After my first internship year with the lab, I began working with GIS data- first data cleaning, then (after exporting the data into QGIS) playing around with how to visualise the data. Within this second year at the lab and especially due to the pandemic, it has been helpful to continue this work from home and learning more about the skills needed in working with GIS software and also in using OpenRefine to data clean rather than doing this manually in Microsoft Excel. As you can see from the first image, I have been exploring filtering data so it shows specific categories (as shown by the colourful circles) and in the second map of the first image, clustering data points where there is data overlapping (shown by the triangles on the map). The triangles represent one cluster and underneath these clusters more than one data point exists within a similar radius. When handling huge datasets, it is good to explore patterns and distribution of data within GIS, which is what I have been doing with Professor Isaksen’s data for research- data that has been taken from the Portable Antiquities Scheme (PAS) on Anglo-Saxon brooches. Coming to the end of my internship at the lab, I have always wanted to understand how you can visual data in 3D with QGIS. Kindly, through Prof. Isaksen’s guidance and the love of GIS from us interns, we were guided through the process of working with visualising data in 3D with QGIS. Below, you can see the flat plane image of the Europe.

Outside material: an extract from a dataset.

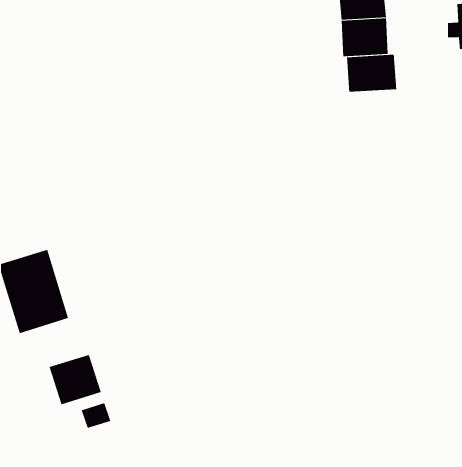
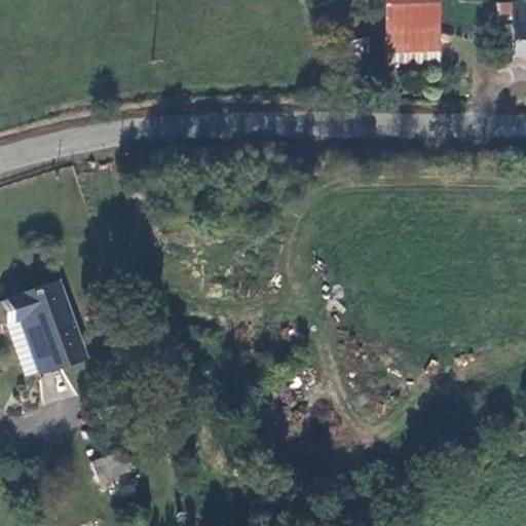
building: [346,54,397,93] -> none
building: [49,354,101,405] -> none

These files are uploaded as layers in QGIS as normal. As I am working through QGIS 3.6 still, I needed the plugin Qgis2threejs- if working in a later version, there will be options in the software without the need to download any plugins. After playing with the scene settings, you can see the second image of the flat plane now in 3D highlighting the vertical elements of the landscape (in this example it is highlighting Dartmoor).

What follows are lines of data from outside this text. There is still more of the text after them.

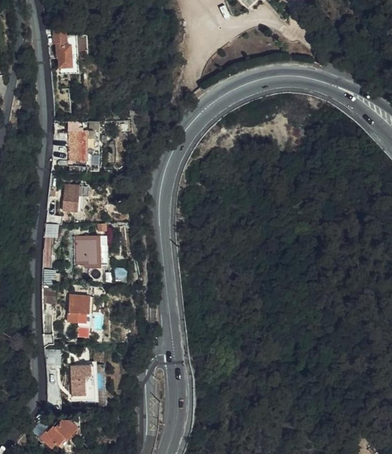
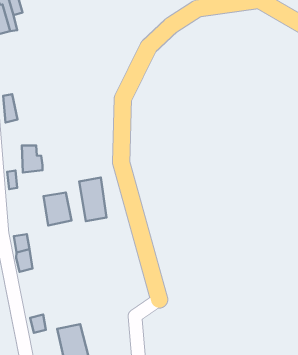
building: [68,134,90,159] -> none
building: none -> [79,177,106,221]
building: [69,296,89,323] -> none

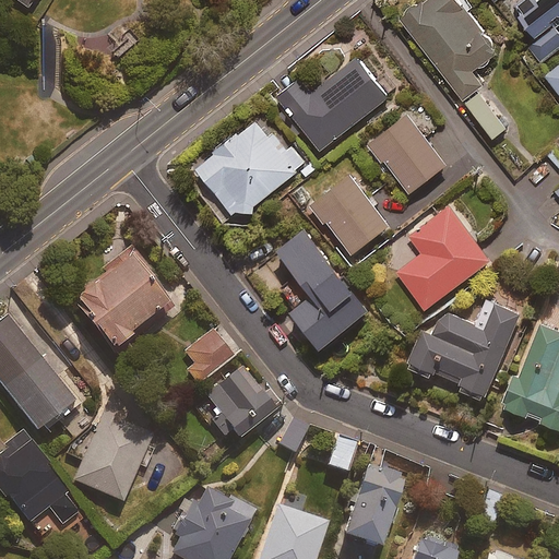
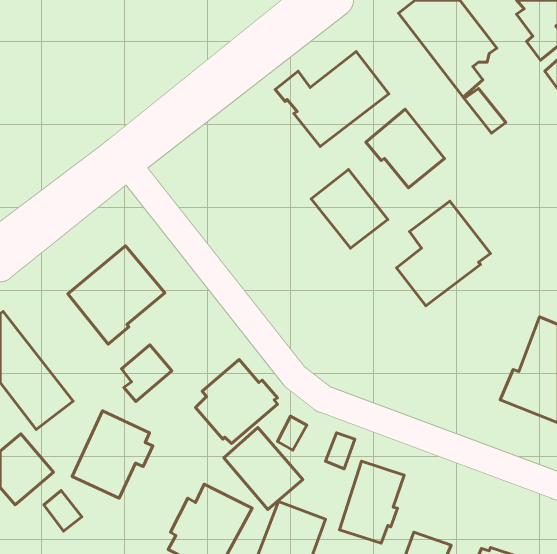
building: [197,121,305,213] -> none
building: [276,228,367,346] -> none
building: [408,302,521,396] -> none
building: [183,330,234,386] -> [122,345,172,402]
building: none -> [224,428,303,510]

There are other maps I can add as a layer such as Google Terrain and my data itself to create a version of my GIS map in 3D. In addition, I can then export it to a browser so I can share with others or send to 3D print. This summer I am sure I will be playing with exploring the visualisation of data in 3D more and hope to eventually create a 3D print very similarly to the one created and shown by Professor Isaksen at his lecture those years ago. In addition, I am excited to practise these skills further to see if I can apply to them my own data in the future!